Did you know that the average American eats 22.7 teaspoons of all kinds of sugar each day (that’s about 77 lbs. per year,) most of it in processed foods. Soda contains 10 teaspoons in a 12 oz drink. In candy, we consume about 25 pounds per person, per year. The results of all of this sugar: high blood pressure, up from 5% in 1900 to 33% worldwide now; in 1980, 153 million people had diabetes and presently, it’s 347 million. The main reason is all the added sugar in our diets–in fruit drinks, in bread, in potato chips, crackers, soups, you name it. Next time read the label of your favorite snack food and count the different kinds of sugar. You might be surprised.

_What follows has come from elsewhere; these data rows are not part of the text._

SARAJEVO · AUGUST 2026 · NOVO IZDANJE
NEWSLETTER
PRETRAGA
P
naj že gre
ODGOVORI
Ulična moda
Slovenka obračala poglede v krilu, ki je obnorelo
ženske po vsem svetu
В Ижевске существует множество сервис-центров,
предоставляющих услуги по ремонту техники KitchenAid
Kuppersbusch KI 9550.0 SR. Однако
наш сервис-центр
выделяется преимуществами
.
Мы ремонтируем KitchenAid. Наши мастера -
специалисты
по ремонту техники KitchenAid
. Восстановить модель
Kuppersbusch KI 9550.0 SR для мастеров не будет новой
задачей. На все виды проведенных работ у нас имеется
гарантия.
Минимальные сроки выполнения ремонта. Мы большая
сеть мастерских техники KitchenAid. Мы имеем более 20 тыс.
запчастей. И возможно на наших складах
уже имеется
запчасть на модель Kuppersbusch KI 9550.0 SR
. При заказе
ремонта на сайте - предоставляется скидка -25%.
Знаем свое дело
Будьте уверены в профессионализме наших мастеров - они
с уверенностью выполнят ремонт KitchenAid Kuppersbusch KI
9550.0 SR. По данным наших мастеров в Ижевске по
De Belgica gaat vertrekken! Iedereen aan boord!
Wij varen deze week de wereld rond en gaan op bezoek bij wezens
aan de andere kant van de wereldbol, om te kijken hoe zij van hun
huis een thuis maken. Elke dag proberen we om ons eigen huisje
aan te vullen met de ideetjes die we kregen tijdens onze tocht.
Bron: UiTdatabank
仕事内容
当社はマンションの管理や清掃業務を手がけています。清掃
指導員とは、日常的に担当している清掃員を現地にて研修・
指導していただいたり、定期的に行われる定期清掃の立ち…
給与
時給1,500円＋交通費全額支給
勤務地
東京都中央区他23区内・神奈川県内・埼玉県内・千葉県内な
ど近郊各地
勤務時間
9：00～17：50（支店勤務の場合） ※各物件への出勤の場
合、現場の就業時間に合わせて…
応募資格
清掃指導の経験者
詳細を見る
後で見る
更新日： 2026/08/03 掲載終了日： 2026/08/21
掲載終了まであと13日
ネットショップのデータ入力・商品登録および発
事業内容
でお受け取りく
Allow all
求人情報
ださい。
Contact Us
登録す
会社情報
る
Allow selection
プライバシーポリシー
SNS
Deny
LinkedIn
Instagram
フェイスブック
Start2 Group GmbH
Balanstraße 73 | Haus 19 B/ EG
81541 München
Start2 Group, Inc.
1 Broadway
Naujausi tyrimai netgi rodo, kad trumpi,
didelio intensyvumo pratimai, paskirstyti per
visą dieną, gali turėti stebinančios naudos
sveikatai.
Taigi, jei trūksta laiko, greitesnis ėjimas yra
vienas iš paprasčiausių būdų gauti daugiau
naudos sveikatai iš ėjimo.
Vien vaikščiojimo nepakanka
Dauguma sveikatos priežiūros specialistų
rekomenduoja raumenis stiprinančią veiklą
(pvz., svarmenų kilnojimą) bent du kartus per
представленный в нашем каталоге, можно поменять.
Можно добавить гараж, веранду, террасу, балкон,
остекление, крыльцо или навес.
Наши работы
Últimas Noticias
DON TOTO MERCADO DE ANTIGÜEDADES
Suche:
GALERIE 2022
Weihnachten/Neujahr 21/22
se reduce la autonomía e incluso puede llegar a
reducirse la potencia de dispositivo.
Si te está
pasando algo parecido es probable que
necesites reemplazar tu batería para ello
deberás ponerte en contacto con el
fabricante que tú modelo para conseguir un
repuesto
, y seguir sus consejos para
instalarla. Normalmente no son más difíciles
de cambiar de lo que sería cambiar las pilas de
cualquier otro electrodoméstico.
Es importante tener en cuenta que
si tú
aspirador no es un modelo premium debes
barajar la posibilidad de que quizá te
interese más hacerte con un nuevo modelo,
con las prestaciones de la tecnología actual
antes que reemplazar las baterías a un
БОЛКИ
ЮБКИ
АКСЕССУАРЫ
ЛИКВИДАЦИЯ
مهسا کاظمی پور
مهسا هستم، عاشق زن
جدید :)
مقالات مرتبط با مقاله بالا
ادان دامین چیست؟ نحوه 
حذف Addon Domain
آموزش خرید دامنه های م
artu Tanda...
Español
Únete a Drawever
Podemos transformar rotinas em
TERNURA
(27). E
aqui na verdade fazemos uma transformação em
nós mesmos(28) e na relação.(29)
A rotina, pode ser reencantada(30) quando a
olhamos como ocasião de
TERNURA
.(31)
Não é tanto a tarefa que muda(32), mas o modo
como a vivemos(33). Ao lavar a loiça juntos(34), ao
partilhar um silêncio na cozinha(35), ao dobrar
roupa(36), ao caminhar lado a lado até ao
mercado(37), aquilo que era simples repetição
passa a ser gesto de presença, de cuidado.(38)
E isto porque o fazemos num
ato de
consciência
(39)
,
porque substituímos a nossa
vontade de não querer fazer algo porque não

Bread and sugar. What a blow to my health! Two of my favorite tastes. But, I have the knowledge to overrule my taste buds. What to do with these evil twins? This is what I’m doing. For wheat, I use organic wheat and some old varieties such as Kamut and Spelt. For sugar (tough one because of my sweet tooth), I avoid all processed food, sodas and commercial pastries. (I still indulge in homemade goodies.) This may eliminate about 19 teaspoons of sugar a day.
But, I wish we had more help from governmental agencies. Obesity is more than an individual problem; it’s now a societal health problem that needs both governmental and community help in finding healthy solutions. In the meantime we can eat the food now that we want in the future. In other words, be the healthy person you want to be, now.